The span wasn't referencing either the source or destination image really, so I could safely ignore it if I wanted, which the originally suggested code de facto did, but what I mean is that I could explicitly discard it with _ if I wanted.
There is a whole other signature that doesn't allocate or pass a span at all! It just passes the row index, which is all I actually need!

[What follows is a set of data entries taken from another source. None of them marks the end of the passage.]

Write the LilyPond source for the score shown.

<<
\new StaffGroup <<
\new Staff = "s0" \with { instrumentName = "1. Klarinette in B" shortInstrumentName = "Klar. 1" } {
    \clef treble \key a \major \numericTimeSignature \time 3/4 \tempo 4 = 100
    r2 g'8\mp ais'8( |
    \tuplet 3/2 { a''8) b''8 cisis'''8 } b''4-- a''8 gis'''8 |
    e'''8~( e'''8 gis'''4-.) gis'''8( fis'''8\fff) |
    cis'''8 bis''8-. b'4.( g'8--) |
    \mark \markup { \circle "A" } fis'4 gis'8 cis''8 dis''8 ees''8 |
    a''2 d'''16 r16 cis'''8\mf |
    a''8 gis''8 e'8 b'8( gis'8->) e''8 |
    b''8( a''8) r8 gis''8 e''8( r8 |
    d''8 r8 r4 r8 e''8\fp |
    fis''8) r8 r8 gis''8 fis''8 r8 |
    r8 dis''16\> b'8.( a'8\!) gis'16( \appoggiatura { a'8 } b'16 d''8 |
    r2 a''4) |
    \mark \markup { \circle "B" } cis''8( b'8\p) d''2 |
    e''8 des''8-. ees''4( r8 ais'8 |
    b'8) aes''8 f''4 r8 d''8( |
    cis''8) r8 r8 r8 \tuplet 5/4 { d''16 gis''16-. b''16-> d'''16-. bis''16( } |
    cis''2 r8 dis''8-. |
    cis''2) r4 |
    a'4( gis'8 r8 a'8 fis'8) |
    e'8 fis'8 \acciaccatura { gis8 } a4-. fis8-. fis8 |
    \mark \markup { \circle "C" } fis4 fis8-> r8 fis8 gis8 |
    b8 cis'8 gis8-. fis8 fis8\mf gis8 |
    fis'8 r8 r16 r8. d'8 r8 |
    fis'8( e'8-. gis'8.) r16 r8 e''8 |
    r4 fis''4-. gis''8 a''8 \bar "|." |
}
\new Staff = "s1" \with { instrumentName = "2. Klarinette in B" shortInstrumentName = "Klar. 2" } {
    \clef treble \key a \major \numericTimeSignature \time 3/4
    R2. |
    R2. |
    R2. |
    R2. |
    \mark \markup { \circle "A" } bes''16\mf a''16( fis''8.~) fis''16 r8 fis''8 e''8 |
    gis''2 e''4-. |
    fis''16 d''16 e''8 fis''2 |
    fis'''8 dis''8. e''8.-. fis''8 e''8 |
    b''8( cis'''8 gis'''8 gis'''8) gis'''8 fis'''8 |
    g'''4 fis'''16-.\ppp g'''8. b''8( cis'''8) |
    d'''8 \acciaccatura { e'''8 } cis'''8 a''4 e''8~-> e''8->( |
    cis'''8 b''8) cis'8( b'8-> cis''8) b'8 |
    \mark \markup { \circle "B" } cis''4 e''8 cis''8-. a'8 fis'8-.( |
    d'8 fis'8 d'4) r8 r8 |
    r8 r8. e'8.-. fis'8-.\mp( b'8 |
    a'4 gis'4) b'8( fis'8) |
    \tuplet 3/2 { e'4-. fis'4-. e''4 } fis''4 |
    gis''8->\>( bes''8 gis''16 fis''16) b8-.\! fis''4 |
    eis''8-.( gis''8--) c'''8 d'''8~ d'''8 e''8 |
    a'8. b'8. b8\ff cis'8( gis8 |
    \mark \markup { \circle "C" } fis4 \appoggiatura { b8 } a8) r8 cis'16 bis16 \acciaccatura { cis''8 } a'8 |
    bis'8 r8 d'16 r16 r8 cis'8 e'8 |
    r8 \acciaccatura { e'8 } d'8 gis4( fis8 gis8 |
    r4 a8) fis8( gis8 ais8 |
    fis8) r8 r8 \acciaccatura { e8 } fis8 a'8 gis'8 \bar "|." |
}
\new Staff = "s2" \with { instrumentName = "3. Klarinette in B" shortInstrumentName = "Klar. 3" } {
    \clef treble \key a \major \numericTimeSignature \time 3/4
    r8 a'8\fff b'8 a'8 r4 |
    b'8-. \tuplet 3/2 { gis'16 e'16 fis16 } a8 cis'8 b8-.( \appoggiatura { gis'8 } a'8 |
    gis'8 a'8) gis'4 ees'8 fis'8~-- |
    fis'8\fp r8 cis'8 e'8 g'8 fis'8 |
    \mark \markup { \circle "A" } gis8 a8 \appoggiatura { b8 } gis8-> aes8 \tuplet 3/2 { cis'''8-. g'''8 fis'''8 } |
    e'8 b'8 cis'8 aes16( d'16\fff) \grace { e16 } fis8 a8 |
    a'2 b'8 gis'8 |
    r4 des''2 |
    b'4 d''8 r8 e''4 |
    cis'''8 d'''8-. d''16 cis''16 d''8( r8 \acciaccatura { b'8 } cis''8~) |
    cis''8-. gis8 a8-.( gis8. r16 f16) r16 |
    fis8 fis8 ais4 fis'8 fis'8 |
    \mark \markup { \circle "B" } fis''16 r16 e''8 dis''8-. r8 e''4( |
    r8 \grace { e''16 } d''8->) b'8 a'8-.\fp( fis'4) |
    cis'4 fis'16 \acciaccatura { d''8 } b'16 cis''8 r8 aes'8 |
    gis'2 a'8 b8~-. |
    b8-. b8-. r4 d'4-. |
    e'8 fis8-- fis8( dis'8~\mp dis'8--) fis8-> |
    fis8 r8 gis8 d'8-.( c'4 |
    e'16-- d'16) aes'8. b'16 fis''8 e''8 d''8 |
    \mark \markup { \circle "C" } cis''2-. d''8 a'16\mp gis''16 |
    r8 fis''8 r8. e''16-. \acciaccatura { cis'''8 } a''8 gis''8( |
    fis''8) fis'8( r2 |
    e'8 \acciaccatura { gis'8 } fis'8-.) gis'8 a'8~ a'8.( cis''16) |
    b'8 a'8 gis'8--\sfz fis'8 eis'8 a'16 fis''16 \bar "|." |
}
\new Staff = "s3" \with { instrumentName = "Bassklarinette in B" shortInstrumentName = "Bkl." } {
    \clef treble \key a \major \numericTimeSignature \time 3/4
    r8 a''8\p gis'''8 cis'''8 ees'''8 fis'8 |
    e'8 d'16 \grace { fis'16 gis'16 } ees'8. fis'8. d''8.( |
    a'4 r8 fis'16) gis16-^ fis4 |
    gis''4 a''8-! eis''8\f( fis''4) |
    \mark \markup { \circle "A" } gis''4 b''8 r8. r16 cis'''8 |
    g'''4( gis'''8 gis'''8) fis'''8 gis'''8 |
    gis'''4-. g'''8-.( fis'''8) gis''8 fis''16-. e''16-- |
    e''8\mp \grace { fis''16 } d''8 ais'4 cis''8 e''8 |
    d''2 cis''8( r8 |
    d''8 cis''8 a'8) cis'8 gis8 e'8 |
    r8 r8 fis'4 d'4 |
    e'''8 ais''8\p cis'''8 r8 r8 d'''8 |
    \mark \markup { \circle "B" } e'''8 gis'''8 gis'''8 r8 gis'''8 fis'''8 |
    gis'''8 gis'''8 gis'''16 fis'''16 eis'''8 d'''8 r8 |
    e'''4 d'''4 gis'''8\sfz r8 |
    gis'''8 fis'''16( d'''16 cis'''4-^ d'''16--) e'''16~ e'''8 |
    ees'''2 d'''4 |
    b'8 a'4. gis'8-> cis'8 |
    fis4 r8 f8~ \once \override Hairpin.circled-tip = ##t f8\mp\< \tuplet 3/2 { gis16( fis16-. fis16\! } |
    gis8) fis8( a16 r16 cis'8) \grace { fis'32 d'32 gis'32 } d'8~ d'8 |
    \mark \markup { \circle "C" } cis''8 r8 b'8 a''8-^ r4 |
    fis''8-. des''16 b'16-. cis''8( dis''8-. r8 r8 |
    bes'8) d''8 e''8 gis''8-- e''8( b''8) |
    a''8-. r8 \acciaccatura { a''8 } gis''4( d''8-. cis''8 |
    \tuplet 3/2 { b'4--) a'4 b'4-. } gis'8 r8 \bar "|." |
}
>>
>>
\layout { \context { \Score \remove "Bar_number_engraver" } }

So having discovered that, I modified the originally suggested code as follows:

using Image<Rgba32> source = new(100, 100);
using Image<Rgba32> destination = new(100, 100);

Configuration configuration = Configuration.Default;

// You need access to individual frame pixel buffers in order
// to access some of the advanced APIs
RowOperation operation = new RowOperation(
configuration,
source.Frames[0].PixelBuffer,
destination.Frames[0].PixelBuffer);

// Ensure we don't go out of bounds
var interest = Rectangle.Intersect(source.Bounds(), destination.Bounds());
ParallelRowIterator.IterateRows<RowOperation>(
                configuration,
                interest,
                in operation);

// Save the output.

private readonly struct RowOperation : IRowOperation
{
    private readonly Random random;
    private readonly Buffer2D<Rgba32> source;
    private readonly Buffer2D<Rgba32> destination;
    private readonly Configuration configuration;

    public RowOperation(
        Configuration configuration,
        Buffer2D<Rgba32> source,
        Buffer2D<Rgba32> destination)
    {

        this.source = source;
        this.destination = destination;
        this.random = new();
        this.configuration = configuration;
    }

    public void Invoke(int y)
    {
        Span<Rgba32> destinationRowSpan = this.destination.DangerousGetRowSpan(y);
        for (int x = 0; x < destinationRowSpan.Length; x++)
        {
            destinationRowSpan[x] = this.GetRandomPixel();
        }
    }

    private Rgba32 GetRandomPixel()
    {
        int y = this.random.Next(this.source.Height);
        int x = this.random.Next(this.source.Width);
        return this.source[x, y];
    }
}

Basically I made RowOperation implement IRowOperation instead of IRowOperation<Rgba32>, and invoked it with .IterateRows<RowOperation>() instead of .IterateRows<RowOperation, Rgba32>(), which invokes with just the row index instead of the row index plus Span object.